I have to admit, for a while now, I haven’t given 100% to anything I’ve done. In reality, I don’t know whether I’ve ever given 100%. I’ve always hid, or avoided, or distracted.
When I took a thoughtful and truthful look at why I don’t give 100%, it was crystal clear to me that I want a guarantee of the outcome. I don’t want to put a whole bunch of effort into something and it not work out.
So I pretend to put 100% effort into a task or goal. I may even lie to myself about the amount of effort I am putting in. And when I don’t get the results I want, I am really frustrated and feel like nothing can change.
When I’m being truthful to myself, I realize I may not be trying at all or I may be giving 20% and expect the results from giving 100%. There were plenty of times I even gave 0% effort. That way, I had least had the guarantee that the results would be no different.

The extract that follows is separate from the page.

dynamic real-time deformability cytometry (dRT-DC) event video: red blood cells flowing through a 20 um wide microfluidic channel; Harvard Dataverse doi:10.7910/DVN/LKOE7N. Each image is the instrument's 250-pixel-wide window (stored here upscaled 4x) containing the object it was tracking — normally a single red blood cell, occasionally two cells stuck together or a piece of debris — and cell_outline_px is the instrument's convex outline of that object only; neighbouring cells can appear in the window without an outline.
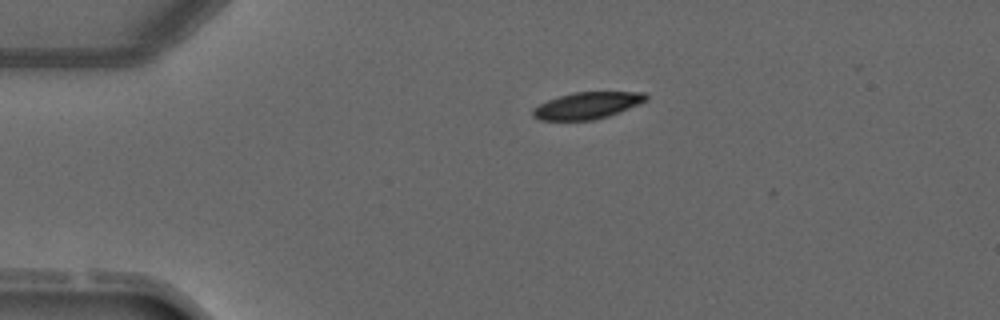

I realized recently that this was a pattern of mine and I was doing it with my healing journey. The past couple of weeks, I was open to the idea of being honest with myself about what I was doing. I recognized that I was still avoiding, still distracting, and still pretending. However, I was taking some steps. I was honest that I wasn’t 100% all in but recognized that I was making a 20% effort.
And when I looked at what was happening with my 20% effort, I was surprised to see the positive changes that were occurring in my life. As my stress level reduced, as my fears got less intense, as the anxiety started to quiet down, I invited more good circumstances into my life and I was able to notice more opportunities showing up.
In a relatively short period of time, I got several part-time jobs that were a better fit than the previous 5 years of my working life. In addition, I decided to try online dating again. I was looking for a kind person with good values who wanted to engage in real conversation and explore the possibility of a meaningful relationship. Recently, I’ve gone out with someone who has piqued my interest. We’ve gone on a couple dates and I’ve been enjoying getting to know him and he seems interested in getting to know me. I don’t know where it will go but it shows me that when I am in a better space, I attract a better fit for me.
What steps have I taken so far? I’m trying to be aware of how I am showing up each day. I’ve been doing my best to address triggering situations as they come up. I’m consistently sharing my healing journey in my blog. I am meditating, doing my breathing practices, exercising, eating right, and getting enough sleep sporadically rather than consistently. That’s why I say it’s a 20% effort.
I haven’t been giving myself a hard time for not going 100% in. I am proud of myself for taking the steps that I have. I am proud of myself for being honest about the effort I am putting in and being aware of how my life is changing.
It really makes me think. If this much change has happened with the amount of effort I’ve put in, what could happen if I gave 100%?